Les feuilles d'automne tombent. Elles fanent avec le temps, qui lui s'étire vers un hiver de mort.
Elles sortent du corps, sont là où le sang se verse. Celui des hommes pleins de remords rattrapés par leurs manquements, leurs vices, qui feront souffrir les femmes. Au beau milieu du récit, deux figures marchent, plus pantins animés que vraiment vivants. Les relations passent aussi vite qu'elles naissent, les amours éclosent moins vite qu'ils ne meurent. Et le temps, lui, tranquillement, les regarde disparaître.

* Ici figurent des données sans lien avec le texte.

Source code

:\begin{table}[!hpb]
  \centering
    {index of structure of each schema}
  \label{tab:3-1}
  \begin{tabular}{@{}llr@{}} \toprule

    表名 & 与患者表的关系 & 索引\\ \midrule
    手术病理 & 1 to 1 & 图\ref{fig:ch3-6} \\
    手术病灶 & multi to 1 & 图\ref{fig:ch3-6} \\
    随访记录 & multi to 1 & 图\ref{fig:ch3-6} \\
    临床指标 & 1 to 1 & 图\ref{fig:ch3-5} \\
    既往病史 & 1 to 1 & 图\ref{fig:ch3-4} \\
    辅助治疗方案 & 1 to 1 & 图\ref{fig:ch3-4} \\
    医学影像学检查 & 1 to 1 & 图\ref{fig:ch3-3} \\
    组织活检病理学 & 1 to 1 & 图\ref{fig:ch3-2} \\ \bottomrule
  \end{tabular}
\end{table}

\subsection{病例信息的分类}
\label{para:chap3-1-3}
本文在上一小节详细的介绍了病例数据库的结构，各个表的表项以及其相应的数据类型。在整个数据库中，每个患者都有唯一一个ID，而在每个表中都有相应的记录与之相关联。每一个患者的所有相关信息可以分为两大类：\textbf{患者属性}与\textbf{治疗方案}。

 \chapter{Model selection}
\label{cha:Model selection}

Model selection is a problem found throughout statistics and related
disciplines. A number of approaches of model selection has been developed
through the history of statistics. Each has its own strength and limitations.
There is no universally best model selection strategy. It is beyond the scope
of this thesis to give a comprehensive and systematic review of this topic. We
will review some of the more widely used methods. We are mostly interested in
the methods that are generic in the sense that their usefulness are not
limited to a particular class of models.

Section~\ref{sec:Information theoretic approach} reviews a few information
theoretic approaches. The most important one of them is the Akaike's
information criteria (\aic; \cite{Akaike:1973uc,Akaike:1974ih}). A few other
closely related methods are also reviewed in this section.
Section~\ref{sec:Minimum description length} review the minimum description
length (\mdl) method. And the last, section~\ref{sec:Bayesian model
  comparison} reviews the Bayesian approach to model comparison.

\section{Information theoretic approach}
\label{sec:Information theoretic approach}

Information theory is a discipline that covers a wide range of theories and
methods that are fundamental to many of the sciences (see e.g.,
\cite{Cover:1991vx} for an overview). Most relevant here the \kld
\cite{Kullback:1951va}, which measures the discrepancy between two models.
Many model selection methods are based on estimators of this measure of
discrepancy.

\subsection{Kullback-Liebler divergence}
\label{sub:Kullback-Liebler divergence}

C'est ce que montre Kitano dans ce qui est certainement son film le plus poétique. Servi de ses personnages mutiques, de son Japon silencieux des années 90 - 2000, le tout serti d'un sombre regard. Dolls s'ouvre et se ferme sur l'histoire de l'amour injuste, hautement tragique mais beau dans sa mélancolie de deux amants. Poupées d'un spectacle Bunraku, elles traversent le film dans le corps de ce couple relié par un cordon. Elle tombée dans la folie, lui dans la torpeur, ils arpentent le monde sans s'arrêter, forme de langage unique que maîtrise l'une des deux. Apprendre à se comprendre. C'est la seule clé de l'absolution. Que ce soit dans le merveilleux destin du Yakuza qui retrouve enfin celle qu'il aime avant de répondre de ses actes, ou encore celui du fan de cette chanteuse qui sacrifie son corps et sa vie pour lui parler, tout est rejoint par ce couple de marionnettes. Prisonnières de nos actes, de nos proches, de la force qu'ils exercent sur nous, notre devoir, ces poupées ne sont que le reflet de qui nous sommes vraiment.
Cette errance de l'âme fait corps au cinéma. Dolls sait quand l'abstrait sert à sa narration.